One of the ways you can neutralize an emotion is to simply name it. Acknowledge what you are feeling. Just by not resisting an emotion, you start shifting it into a different place.

Me: “I’m feeling scared, anxious, and a little freaked out about this presentation.”

Labeling emotions takes the charge out of them and reminds us that we’re greater than what we feel in any given moment.

Then, simply listen to what the emotional data is trying to tell you. What is the message?

Me: “I’m afraid I’m going to fail at this presentation.”

I was terrified of failing.

We Get to Choose

I was super scared of failing 😬  But here was a chance to reframe failure - to choose a different reality. So, here are some of the questions I asked myself:

  • Is failure really THAT horrible?
  • What bad things would happen if I fail?
  • When did I fail in the past?
  • Is it possible all those failures were actually gifts?
  • Could it be that failure is actually one of life’s greatest teachers?
  • Am I still lovable even if I fail?
  • What constitutes failure, anyway?


Reflecting on Pema Chodron’s quote… The sun can be good OR bad. The storms... helpful or unhelpful. It’s always a matter of perception. And that is how the sky gets to create its reality.

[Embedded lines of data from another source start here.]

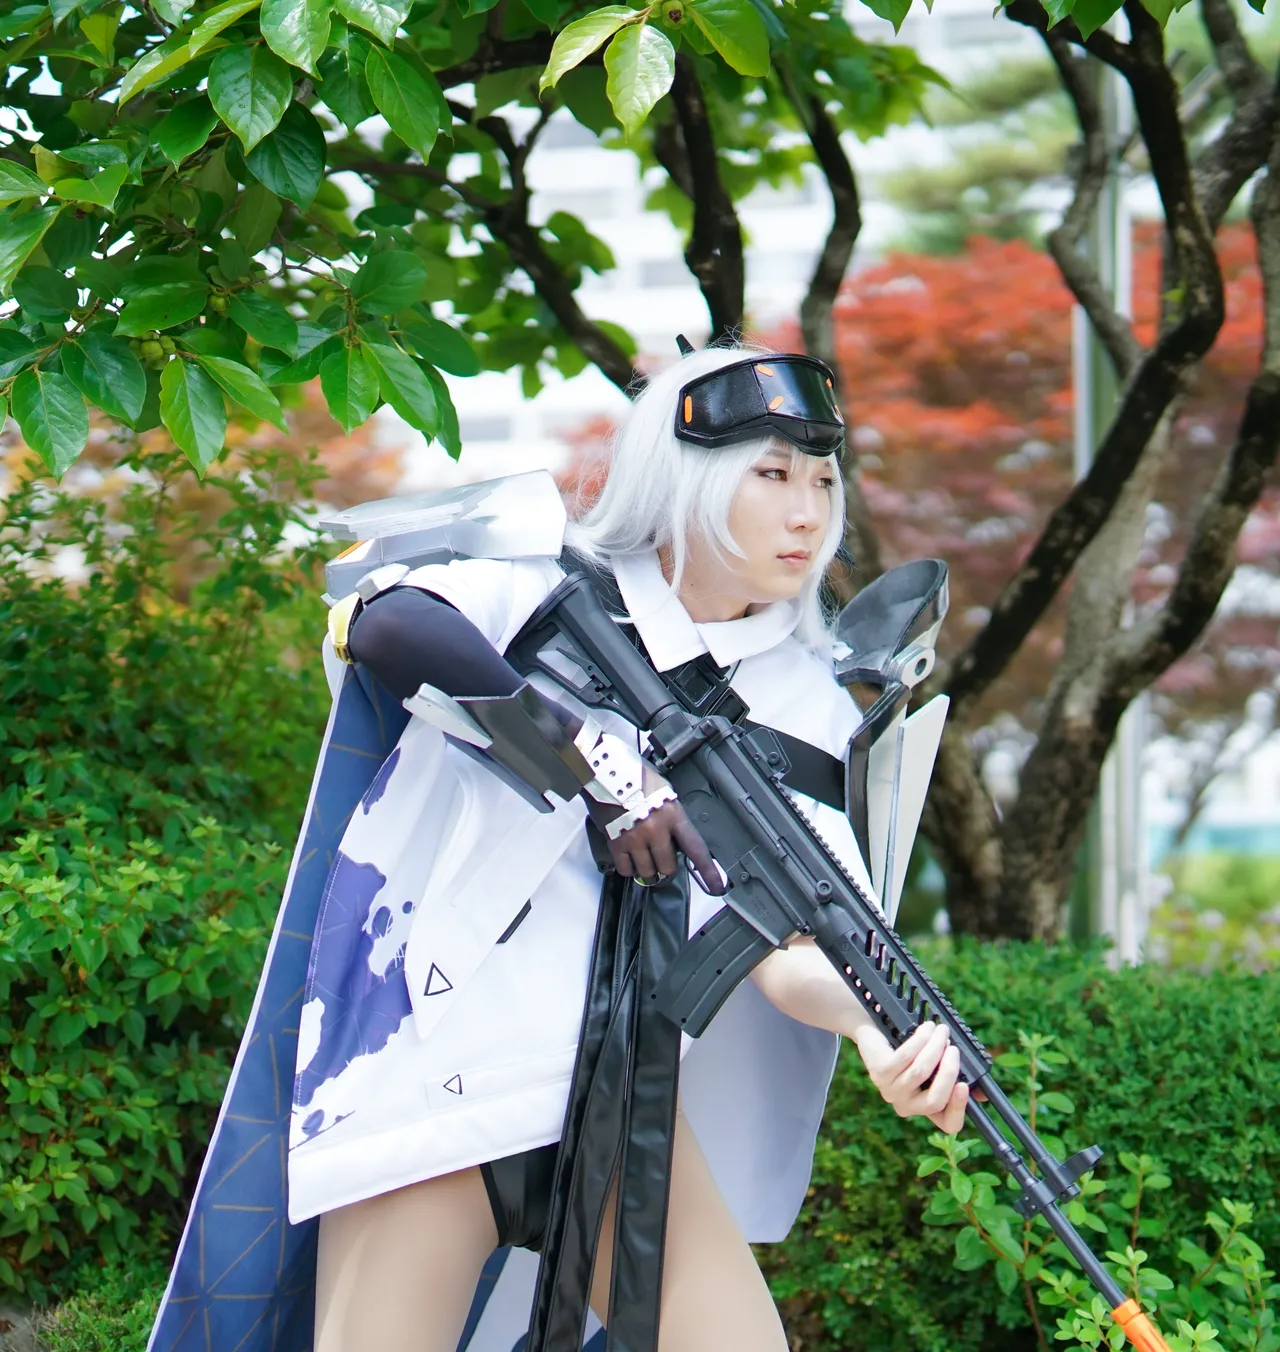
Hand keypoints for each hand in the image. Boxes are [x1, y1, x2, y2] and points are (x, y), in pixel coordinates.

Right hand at [584, 768, 726, 895]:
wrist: (604, 771)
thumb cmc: (634, 776)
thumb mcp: (663, 791)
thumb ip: (672, 816)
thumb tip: (677, 837)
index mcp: (673, 815)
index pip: (696, 849)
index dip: (708, 871)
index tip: (716, 886)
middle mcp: (656, 830)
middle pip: (668, 868)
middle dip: (667, 869)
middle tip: (662, 862)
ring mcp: (635, 838)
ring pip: (648, 872)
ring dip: (647, 870)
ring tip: (644, 859)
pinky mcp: (616, 843)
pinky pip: (626, 869)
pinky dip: (629, 868)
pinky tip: (629, 857)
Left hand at [851, 1020, 969, 1133]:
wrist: (875, 1033)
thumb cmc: (910, 1052)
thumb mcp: (935, 1067)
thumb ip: (957, 1079)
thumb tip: (983, 1095)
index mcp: (925, 1109)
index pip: (948, 1125)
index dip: (959, 1109)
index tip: (964, 1085)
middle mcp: (907, 1106)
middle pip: (936, 1100)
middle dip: (949, 1071)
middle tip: (954, 1048)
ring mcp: (890, 1091)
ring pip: (921, 1073)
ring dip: (935, 1048)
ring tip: (941, 1031)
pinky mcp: (879, 1073)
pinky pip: (905, 1057)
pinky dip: (920, 1040)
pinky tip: (926, 1029)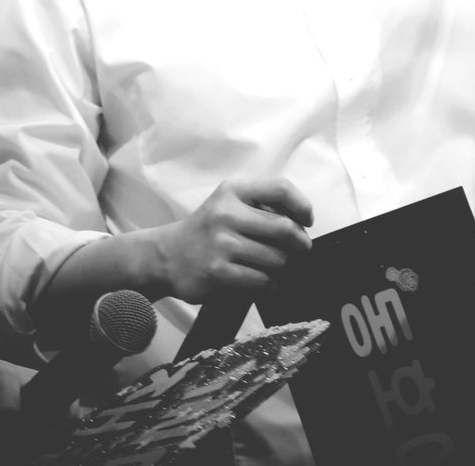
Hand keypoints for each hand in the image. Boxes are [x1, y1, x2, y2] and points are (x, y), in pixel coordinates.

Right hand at [157, 177, 312, 303]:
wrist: (167, 256)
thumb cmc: (208, 229)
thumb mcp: (229, 202)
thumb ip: (261, 204)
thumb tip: (303, 221)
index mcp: (234, 190)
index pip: (281, 188)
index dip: (302, 205)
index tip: (307, 220)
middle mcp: (227, 213)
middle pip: (285, 228)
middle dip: (301, 244)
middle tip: (302, 250)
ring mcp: (222, 243)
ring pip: (277, 259)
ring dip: (285, 268)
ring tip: (278, 269)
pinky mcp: (219, 272)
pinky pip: (262, 281)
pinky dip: (272, 286)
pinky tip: (267, 284)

Choose how you want to feel and then step into that feeling. Get into the feeling now and become empowered. All those little soldiers from the past may pop up and talk you out of feeling what you want to feel. That's okay, because you can let them go. 

Let it Go

Once you’ve named the emotion, chosen what you want to believe about it, stepped in to how you want to feel, go ahead and let the rest go. Give yourself permission to let go of the need to control your emotions.

Tapping is a wonderful tool for letting go and retraining the brain. (Learn how to tap here.)

I went forward with my presentation and even had some FUN! It was a great opportunity and I connected with some pretty cool people.

Was it perfect? Nope, not even close. But that was the whole point! Ya' gotta crawl before you can run. 

In Closing

Difficult emotions can tell us a lot about ourselves if we look at them with curiosity. Instead of resisting them, give yourself some space to learn from them. What is the message? What are they trying to tell you? 

Remember, the body speaks your mind.


So, the next time you find yourself dealing with some difficult emotions, go ahead and try these simple steps:


👉🏽   Neutralize them by naming them.

👉🏽   Choose what you want to believe and how you want to feel.

👉🏽   Step into that feeling and let the rest go.

You, my friend, are not the cloud, the rain, or the storm. You are the sky.


Holding space for all of the emotions, 

Beth Kendall MA, FNTP

Holistic Sleep Coach

Health Disclaimer: The information and other content provided in this blog, or in any linked materials, are not intended and should not be construed as medical advice, nor is the information a substitute for professional medical expertise or treatment.